• _RECORDS PROVIDED_
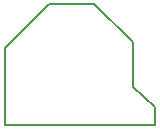
<source format=gm1>
%TF.GenerationSoftware,KiCad,Pcbnew,4.0.6*%
%TF.CreationDate,2017-07-08T13:22:26+03:00*%
%TF.ProjectId,crypto-eeprom,63727970746F2D656570726F6D2E6B69,rev?*%
%TF.FileFunction,Profile,NP*%
%FSLAX46Y46*%
G04 Gerber Fmt 4.6, Leading zero omitted, Abs format (unit mm)*
G04 Created by KiCad (PCBNEW 4.0.6) date 07/08/17 13:22:26*
%MOMM*%
%LPD*%
G01*
G04 APERTURE LIST*
%ADD10C,0.100000*%
%ADD11C,0.150000*%
G04 APERTURE END LIST*
D10*
D11*
X154650000Y-111500000D02*
X154650000Y-110000000D01*
X141900000Y-111500000D02*
X154650000Y-111500000D01*
X145650000Y-101250000D02*
X141900000Y-105000000D01*
X152750000Y-108250000D02*
X154650000Y-110000000D01*
X152750000Y-104500000D02*
X152750000Y-108250000D01*
X149500000Y-101250000D02*
X152750000Y-104500000D01*
X141900000Y-105000000D02*
X141900000Y-111500000D01*
X149500000Y-101250000D02*
X145650000Y-101250000D01*
M02*

</source>
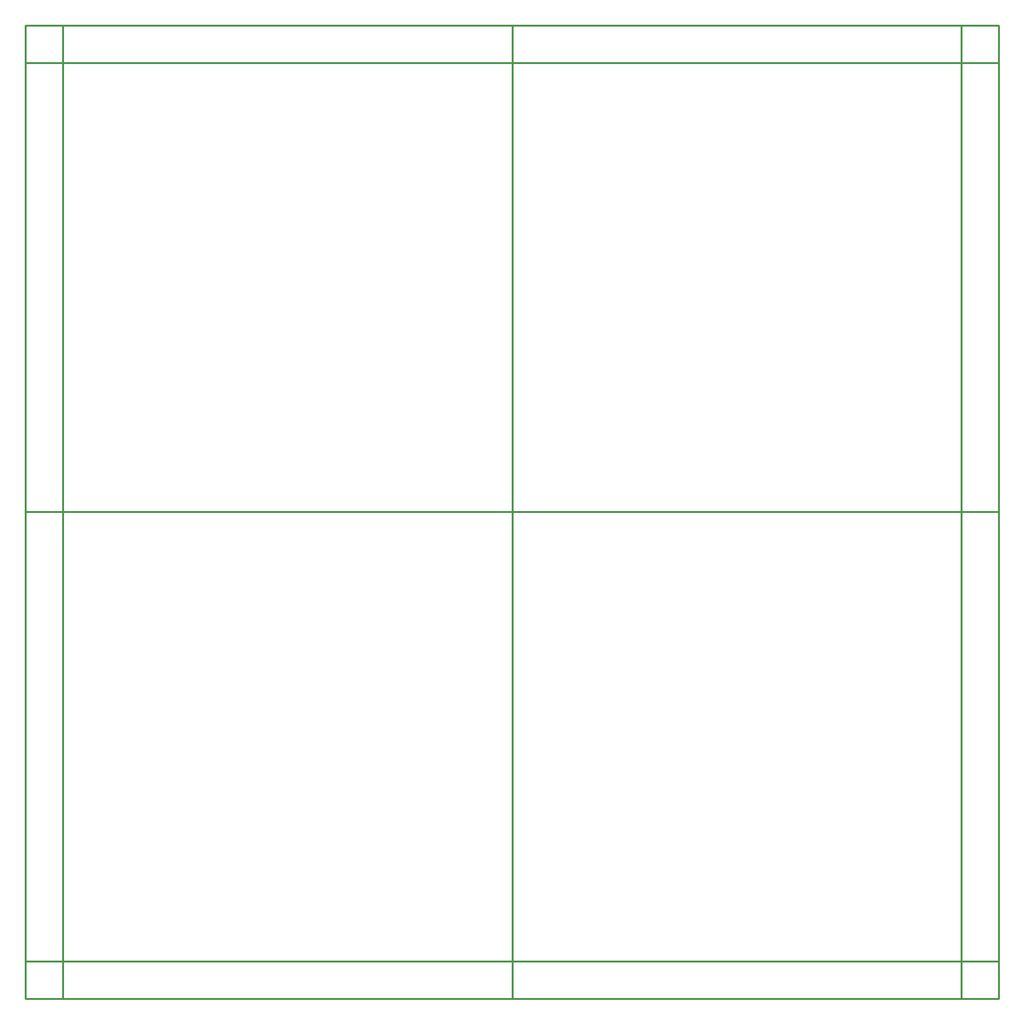
<source format=gko>
%FSTAX23Y23*%
%MOMM*%
%SFA1B1*%

%IPPOS*%
%ADD45C,0.253999*%
%LNsnarc_panel-1*%
%LPD*%
G54D45*
X0Y64999D02*
X04999D01*
X124999D02*
X129999D01*
X0Y0D02*
X129999D01*
X64999D02*
Y04999D01*
X124999Y0D02*
Y04999D01*
X129999*
X04999Y0D02*
Y04999D01*
X0D02*
X04999D01*
X124999Y124999D02*
X129999D01*
X124999D02*
Y129999D01*
X0Y124999D02*
X04999D01*
Y129999*
X64999Y124999D02*
Y129999D01*
X0Y0D02*
Y129999D01*
X129999*
Y0D02*
Y129999D01*
X04999Y04999D02*
X64999D01*
Y64999*
X04999D02*
X64999D01*
X04999Y04999D02*
Y64999D01*
X64999Y04999D02*
X124999D01*
Y64999*
X64999D02*
X124999D01*
X64999Y04999D02*
Y64999D01*
X04999D02*
X64999D01*
Y124999*
X04999D02*
X64999D01*
X04999Y64999D02*
Y124999D01*
X64999Y64999D02*
X124999D01*
Y124999*
X64999D02*
X124999D01*
X64999Y64999D02*
Y124999D01*
M02*
</source>
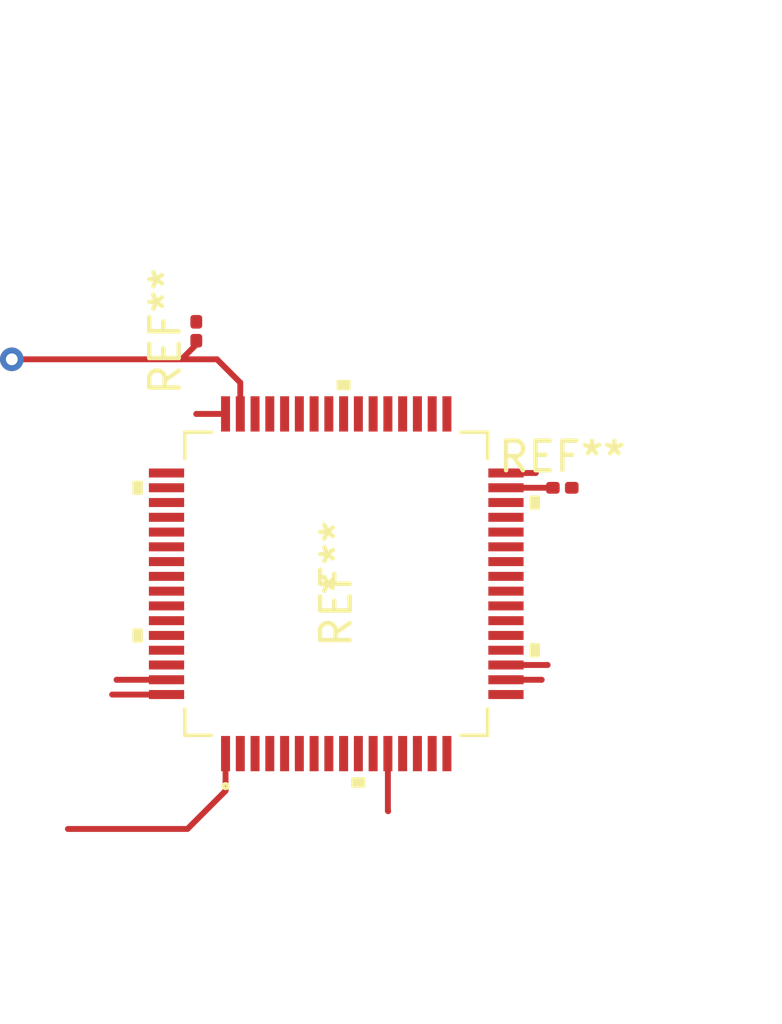
<source format=kicad_pcb>
(kicad_pcb (version 20211014) (generator pcbnew)

  (general
    (thickness 1.6)
  )

  (paper "A4")
  (layers
    (0 "F.Cu" signal)
    (31 "B.Cu" signal)
    (32 "B.Adhes" user "B.Adhesive")
    (33 "F.Adhes" user "F.Adhesive")
    (34 "B.Paste" user)
    (35 "F.Paste" user)
    (36 "B.SilkS" user "B.Silkscreen")
    (37 "F.SilkS" user "F.Silkscreen")
    (38 "B.Mask" user)
    (39 "F.Mask" user)
    (40 "Dwgs.User" user "User.Drawings")
    (41 "Cmts.User" user "User.Comments")
    (42 "Eco1.User" user "User.Eco1")
    (43 "Eco2.User" user "User.Eco2")
    (44 "Edge.Cuts" user)
    (45 "Margin" user)
    (46 "B.CrtYd" user "B.Courtyard")
    (47 "F.CrtYd" user "F.Courtyard")
    (48 "B.Fab" user)
    (49 "F.Fab" user)
    (50 "User.1" user)
    (51 "User.2" user)
    (52 "User.3" user)
    (53 "User.4" user)
    (54 "User.5" user)
    (55 "User.6" user)
    (56 "User.7" user)
    (57 "User.8" user)
    (58 "User.9" user)
  )

  (setup
    (stackup
      (layer "F.SilkS" (type "Top Silk Screen"))
      (layer "F.Paste" (type "Top Solder Paste"))
      (layer "F.Mask" (type "Top Solder Mask") (thickness 0.01))
      (layer "F.Cu" (type "copper") (thickness 0.035))
      (layer "dielectric 1" (type "core") (thickness 1.51) (material "FR4") (epsilon_r 4.5) (loss_tangent 0.02))
      (layer "B.Cu" (type "copper") (thickness 0.035))
      (layer "B.Mask" (type "Bottom Solder Mask") (thickness 0.01))
      (layer "B.Paste" (type "Bottom Solder Paste"))
      (layer "B.SilkS" (type "Bottom Silk Screen"))
      (copper_finish "None")
      (dielectric_constraints no)
    )
    (pad_to_mask_clearance 0)
    (pcbplotparams
      (layerselection 0x00010fc_ffffffff)
      (disableapertmacros false)
      (usegerberextensions false)
      (usegerberattributes true)
      (usegerberadvancedattributes true)
      (creategerberjobfile true)
      (svguseinch false)
      (svgprecision 6)
      (excludeedgelayer true)
      (plotframeref false)
      (viasonmask false)
      (mode 1)
      (useauxorigin false)
      (hpglpennumber 1)
      (hpglpenspeed 20)
      (hpglpendiameter 15.000000)
      (dxfpolygonmode true)
      (dxfimperialunits true)
      (dxfusepcbnewfont true)
      (psnegative false)
      (psa4output false)
      (plotreference true)
      (plotvalue true)
      (plotinvisibletext false)
      (sketchpadsonfab false)
      (subtractmaskfromsilk false)
      (outputformat 1)
      (mirror false)
      (drillshape 1)
      (scaleselection 1)
      (outputdirectory "")
    )
  )

  (net 0 "")

  (footprint "Capacitor_SMD:C_0201_0603Metric" (layer "F.Cu") (at 156.8 104.85))

  (footprint "Capacitor_SMD:C_0201_0603Metric" (layer "F.Cu") (at 144.4 99.55 90))

  (footprint "stm32f405:STM32F405RGT6" (layer "F.Cu") (at 149.14075 108.09875 90))

  (segment (start 154.890749 111.348751) (end 156.098751 111.348751) (width 0.2) (layer "F.Cu") (net 0) (tstamp 0a7d3f0f-63f5-44fc-95dd-162afa1d8e7a))
  (segment (start 154.890749 110.84875) (end 156.29875 110.84875) (width 0.2) (layer "F.Cu") (net 0) (tstamp 16d32481-2db5-43c9-a6de-d1386ae4f774))
  (segment (start 155.9 104.35) (end 155.89875 104.34875) (width 0.2) (layer "F.Cu") (net 0) (tstamp 28c58e4b-7617-43c5-9436-7ec0f7ce6113))
  (segment (start 143.390751 111.348751) (end 141.701249 111.348751) (width 0.2) (layer "F.Cu") (net 0) (tstamp 31dfe3d3-7b78-4406-939a-bcaa043ff90e))
  (segment (start 156.29875 110.84875) (end 156.3 110.85) (width 0.2) (layer "F.Cu") (net 0) (tstamp 44b26cc6-0c6d-4c87-8336-43483f78d136))
  (segment (start 156.098751 111.348751) (end 156.1 111.35) (width 0.2) (layer "F.Cu") (net 0) (tstamp 48b2f299-7b13-4687-b70e-97d5e1640331))
  (segment (start 138.15 100.5) (end 143.9 100.5) (width 0.2) (layer "F.Cu") (net 0) (tstamp 4b6b559c-90e1-4e9a-96d0-1ab96e0da845))
  (segment (start 144.401249 102.348751) (end 144.4 102.35) (width 0.2) (layer "F.Cu") (net 0) (tstamp 5420dca4-4737-44b7-bb1f-9fc26d509b4a))
  (segment (start 143.9 100.5) (end 145.1 100.5) (width 0.2) (layer "F.Cu") (net 0) (tstamp 63f76175-56cf-401e-a778-f1cde3198802))
  (segment (start 150.890749 113.848749) (end 150.890749 115.790749) (width 0.2) (layer "F.Cu") (net 0) (tstamp 64c6f515-2662-427b-8552-c9082f8e99f4))
  (segment (start 143.390751 111.84875) (end 143.389501 111.85) (width 0.2) (layer "F.Cu") (net 0) (tstamp 683ffb8e-3a07-4f06-ac4d-a118f4e3a7a9))
  (segment (start 145.39075 102.348751) (end 144.401249 102.348751) (width 0.2) (layer "F.Cu") (net 0) (tstamp 7d67ef6b-b590-4a88-896f-82eb1ae7e3bf))
  (segment (start 144.1 116.4) (end 140.05 116.4) (width 0.2) (layer "F.Cu") (net 0) (tstamp 7faa0498-8125-480d-8b10-152fd3d0b6e1))
  (segment (start 143.389501 111.85) (end 141.55 111.85) (width 0.2) (layer "F.Cu") (net 0) (tstamp 9316edff-de97-4cb2-b0c7-792f8abe644f))
  (segment (start 145.890749 101.290749) (end 145.890749 102.348751) (width 0.2) (layer "F.Cu") (net 0) (tstamp 9946bcba-20a1-4919-b172-b99232cddef1))
  (segment (start 145.39075 115.10925) (end 144.1 116.4) (width 0.2) (layer "F.Cu") (net 0) (tstamp a59f5bc4-2504-4077-ab57-91cfa10b0742))
  (segment (start 141.7 111.35) (end 141.701249 111.348751) (width 0.2) (layer "F.Cu") (net 0) (tstamp be494846-0e7a-4561-8a6f-72e2279b2690))
  (segment (start 145.39075 113.848749) (end 145.39075 115.10925) (width 0.2) (layer "F.Cu") (net 0) (tstamp d4390f1b-d483-4f6f-ae89-1debeaf75050))
  (segment (start 145.1 100.5) (end 145.890749 101.290749) (width 0.2) (layer "F.Cu") (net 0) (tstamp dba6d23f-9890-4e18-afb0-1633284c13c1))
  (segment (start 143.9 100.5) (end 144.5 99.9) (width 0.2) (layer "F.Cu") (net 0) (tstamp e2766541-1f5f-4fda-a3ae-61ac0a0d9ec2))
  (segment (start 150.9 115.8) (end 150.890749 115.790749) (width 0.2) (layer "F.Cu") (net 0) (tstamp e7d82099-bc01-4886-995a-d7e7e0b8467f))
  (segment (start 154.890749 104.848749) (end 156.598749 104.848749) (width 0.2) (layer "F.Cu") (net 0) (tstamp f2ddcc6d-8a41-480f-996b-bc20dec0f16a))
  (segment (start 144.5 99.9) (end 144.5 99.85) (width 0.2) (layer "F.Cu") (net 0) (tstamp f3e28630-8c44-4569-9bb5-3cd49bca4a33))
  (segment (start 154.890749 104.34875) (end 155.89875 104.34875) (width 0.2) (layer "F.Cu") (net 0) (tstamp f93256e0-9e4b-4083-bb5e-c82b4da1deec))
  (via (at 138.15 100.5) (size 0.8) (drill 0.4) (layers "F.Cu" "B.Cu") (net 0) (tstamp e2af84f2-f8dd-43ea-92c3-cddba20957bf))

)

</source>
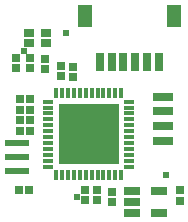
<source format=gts>
G04*
G04 #@! TF.GenerationSoftware,Altium Limited,Altium Designer,21.6.1 (37)*
G04*
G04 Layer_Color=8388736*
%FSLAX44Y44*%
%MOMM*%
G71*
G04*
G04 #@! TF.SameCoordinates,F4782AAD-9866-4A79-8099-FE8F1ED221DB*
G04*
G04*
G04 #@! TF.FilePolarity,Negative*
G04*
G01*
G75*
%ADD31R,0.6400X0.7000*%
%ADD32R,0.6600X0.7000*%
%ADD33R,2.1000X0.5000*%
%ADD34R,0.9500X0.4000*%
%ADD35R,0.4000X0.9500*%
%ADD36R,5.1000X5.1000*%
%ADD37R,0.7000X0.6600*%
%ADD38R,0.9500X0.7500*%
%ADD39R,0.9500X0.6500*%
%ADD40R,0.7000X1.6500*%
%ADD41R,1.3000X1.9000*%
%ADD42R,0.7000X0.6400*%
%ADD43R,1.4208X0.6588*%
%ADD44R,1.8000X0.8000*%
%ADD45C,0.6040*%
D31*
X280570Y186750D02*
D03*
X271930D02*
D03*
X280570Y177750D02*
D03*
X271930D02*
D03*
X280570Y169000D02*
D03*
X271930D02*
D03*
X280570Y160250D02*
D03*
X271930D02*
D03*
D32*
X279850Y110000D02*
D03*
X271150D02*
D03*
D33*
X269250Y149750D02*
D03*
Y137750D02*
D03*
Y125750D02*
D03*
D34*
X295500Y184750D02*
D03*
Y179750D02*
D03*
Y174750D02*
D03*
Y169750D02*
D03*
Y164750D02*
D03*
Y159750D02*
D03*
Y154750D02*
D03*
Y149750D02*
D03*
Y144750D02*
D03*
Y139750D02*
D03*
Y134750D02*
D03*
Y129750D02*
D03*
X364500D02*
D03*
Y134750D02*
D03*
Y139750D02*
D03*
Y144750D02*
D03*
Y149750D02*
D03*
Y154750D02*
D03*
Y159750D02*
D03*
Y164750D02*
D03*
Y169750D02*
D03*
Y174750D02*
D03*
Y179750D02*
D03*
Y184750D02*
D03*
D35*
X302500Y122750D02*
D03*
X307500D02*
D03*
X312500D02*
D03*
X317500D02*
D03*
X322500D02*
D03*
X327500D02*
D03*
X332500D02*
D03*
X337500D02*
D03*
X342500D02*
D03*
X347500D02*
D03*
X352500D02*
D03*
X357500D02*
D03*
Y191750D02*
D03*
X352500D02*
D03*
X347500D02*
D03*
X342500D02*
D03*
X337500D02*
D03*
X332500D02*
D03*
X327500D02*
D03*
X322500D02*
D03*
X317500D02*
D03*
X312500D02*
D03*
X307500D02*
D03*
X302500D02*
D03*
D36*
X330000Y157250D02*
D03*
D37*
X316750Y205650D02*
D03*
Y214350D02*
D03*
X306500Y206400D02*
D03*
Y215100D02*
D03*
X293250Y212400D02*
D03*
Y221100D02*
D03*
X280500Y212900D02*
D03*
Y221600D02*
D03*
X268750Y213150D02*
D03*
Y221850D02*
D03*
X336750Y101400D02*
D03*
Y110100D02*
D03*
X327000Y109850D02*
D03*
Y101150D02*
D03*
D38*
X294000Y243000D02*
D03*
X279500D02*
D03*
D39*
X294000Y234500D02*
D03*
X279500D02*
D03*
D40*
X339500Y218500D02*
D03*
X389500D02*
D03*
X379500D02*
D03*
X369500D02*
D03*
X359500D02*
D03*
X349500D02*
D03*
D41*
X402500Y257250D02*
D03*
X326500D02*
D03*
D42*
X407000Y109570D02*
D03*
Y100930D02*
D03*
X349750Y108570D02*
D03*
Y99930D02*
D03*
D43*
X366566Y109398D02*
D03*
Y100000D02*
D03*
Y90602D02*
D03*
X389934D02*
D03*
Y109398D02*
D03*
D44*
X392750Y189000D02*
D03*
Y176500D02*
D03*
Y164000D02*
D03*
Y151500D02*
D03*
D45*
X275082Y227838D02*
D03*
X310642Y243078D02*
D03*
X395478Y122936D02*
D03*
X320040Y103886D02*
D03*
M02*

</source>
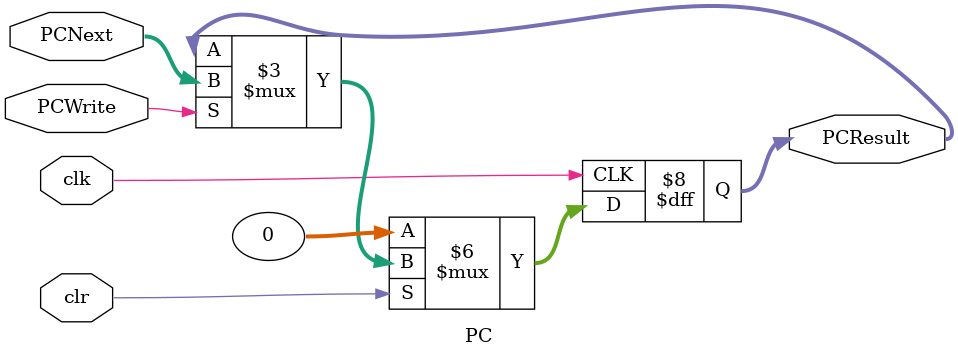
<source format=v>
module PC(PCNext, PCResult, clk, clr, PCWrite);
	input [31:0] PCNext;
	input clk, clr, PCWrite;
	output [31:0] PCResult;
	reg [31:0] PCResult;
	always @(posedge clk)
	begin
	if (clr == 0)
			PCResult <= 0;
		else if (PCWrite)
			PCResult <= PCNext;
	end
endmodule

</source>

• _YOUR GOAL_
Search the listing for the word "input", and copy every line in which it is found.

• _SOLUTION BELOW_
	input [31:0] PCNext;
	input clk, clr, PCWrite;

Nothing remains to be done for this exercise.